A photo of Anna Chugai and her husband left after the bombing of Chernihiv, Ukraine, in April, 2022. (Anna Chugai/Zenger)

Her son Danylo had been born 29th of January, and speaking of those early days she said: “We enjoyed life and had every reason to believe we had a bright future. Then in a flash, everything vanished. I will never forget waking up on February 24th in the night to feed my son and hearing explosions.

“I had no idea this was the beginning of the end, and that a full-scale war was beginning. I actually went back to bed, and only in the morning did I then find out that we had been attacked by Russia. Then the bombings did not stop.”

Fearful for their baby, the couple had taken some meager possessions and moved into the basement at her mother’s flat. Her mother would leave the flat once a day to prepare food in the flat above which was when she was caught in the helicopter attack.
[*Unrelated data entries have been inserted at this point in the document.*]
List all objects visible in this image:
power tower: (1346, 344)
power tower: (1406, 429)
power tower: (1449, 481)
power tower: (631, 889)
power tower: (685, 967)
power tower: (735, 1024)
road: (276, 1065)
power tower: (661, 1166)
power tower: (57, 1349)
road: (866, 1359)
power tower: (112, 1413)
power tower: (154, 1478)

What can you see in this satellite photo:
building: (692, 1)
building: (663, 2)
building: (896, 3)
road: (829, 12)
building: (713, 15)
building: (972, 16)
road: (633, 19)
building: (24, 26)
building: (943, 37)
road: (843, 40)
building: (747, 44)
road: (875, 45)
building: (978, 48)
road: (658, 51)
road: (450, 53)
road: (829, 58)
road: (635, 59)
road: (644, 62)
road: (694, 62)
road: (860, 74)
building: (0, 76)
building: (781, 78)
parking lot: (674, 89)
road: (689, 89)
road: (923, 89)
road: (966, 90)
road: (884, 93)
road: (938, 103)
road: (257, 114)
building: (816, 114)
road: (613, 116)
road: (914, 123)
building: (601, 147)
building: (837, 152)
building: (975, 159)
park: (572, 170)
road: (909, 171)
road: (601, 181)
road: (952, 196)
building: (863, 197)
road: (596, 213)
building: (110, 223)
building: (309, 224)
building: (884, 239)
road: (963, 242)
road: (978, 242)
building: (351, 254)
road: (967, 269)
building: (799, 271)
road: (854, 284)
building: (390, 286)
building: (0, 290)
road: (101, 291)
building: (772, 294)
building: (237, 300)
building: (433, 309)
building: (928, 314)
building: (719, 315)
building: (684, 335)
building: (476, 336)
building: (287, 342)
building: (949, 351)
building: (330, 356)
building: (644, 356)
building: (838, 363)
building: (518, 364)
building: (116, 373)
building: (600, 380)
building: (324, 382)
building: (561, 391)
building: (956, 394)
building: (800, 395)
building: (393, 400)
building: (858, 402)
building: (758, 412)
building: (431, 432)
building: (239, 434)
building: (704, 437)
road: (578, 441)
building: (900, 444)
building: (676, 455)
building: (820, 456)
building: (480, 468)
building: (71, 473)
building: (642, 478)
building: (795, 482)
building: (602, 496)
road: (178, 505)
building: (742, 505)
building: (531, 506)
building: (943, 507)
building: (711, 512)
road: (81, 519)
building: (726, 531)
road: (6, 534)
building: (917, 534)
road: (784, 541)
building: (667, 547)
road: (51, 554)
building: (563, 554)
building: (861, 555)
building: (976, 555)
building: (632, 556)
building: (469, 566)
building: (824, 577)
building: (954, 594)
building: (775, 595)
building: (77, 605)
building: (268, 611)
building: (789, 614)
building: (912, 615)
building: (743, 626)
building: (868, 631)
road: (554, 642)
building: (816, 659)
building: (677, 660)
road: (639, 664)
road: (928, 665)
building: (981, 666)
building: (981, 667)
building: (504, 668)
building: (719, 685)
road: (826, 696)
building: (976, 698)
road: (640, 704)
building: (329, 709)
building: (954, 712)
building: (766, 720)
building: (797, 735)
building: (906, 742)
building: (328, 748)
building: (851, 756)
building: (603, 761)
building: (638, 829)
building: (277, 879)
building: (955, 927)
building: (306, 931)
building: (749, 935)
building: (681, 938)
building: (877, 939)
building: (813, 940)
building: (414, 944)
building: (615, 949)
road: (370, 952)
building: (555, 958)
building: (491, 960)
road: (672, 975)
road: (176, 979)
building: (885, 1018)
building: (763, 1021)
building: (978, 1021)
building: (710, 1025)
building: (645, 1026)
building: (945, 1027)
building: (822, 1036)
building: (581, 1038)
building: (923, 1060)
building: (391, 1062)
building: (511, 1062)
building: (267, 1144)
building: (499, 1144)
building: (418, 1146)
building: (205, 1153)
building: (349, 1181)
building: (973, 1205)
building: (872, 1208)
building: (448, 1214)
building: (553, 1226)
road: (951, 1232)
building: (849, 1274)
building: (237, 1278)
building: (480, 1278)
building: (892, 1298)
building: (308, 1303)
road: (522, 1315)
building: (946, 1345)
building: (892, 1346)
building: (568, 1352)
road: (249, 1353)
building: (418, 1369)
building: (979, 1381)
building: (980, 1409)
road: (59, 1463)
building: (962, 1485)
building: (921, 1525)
She said in the first few days it was not so bad, even if they had lost their home because they were in the cellar where they had water and light and an electric stove to cook with. But when the Russians destroyed the power supply, they couldn’t even warm up the baby food. She said they would pour water into a tin can and hold it over a candle if only to heat it a little bit. She said when she looked at her baby she would burst into tears, worrying about the effect on him.

Anna Chugai with her baby in Chernihiv, Ukraine, in April, 2022. (Anna Chugai/Zenger)

She added: “However every time we tried to leave, we heard the helicopters and were forced to rush back into the basement.”

After 21 days they decided they would just get into a car and leave because they were certain if they remained they would die. The bridge had been destroyed so they had to drive through fields and eventually made it to the Khmelnytskyi region where people that had followed her story on social media provided her with a safe place to stay.

But she was still desperately worried about the friends and family she left behind. She said: “The pain is great and I feel so helpless.”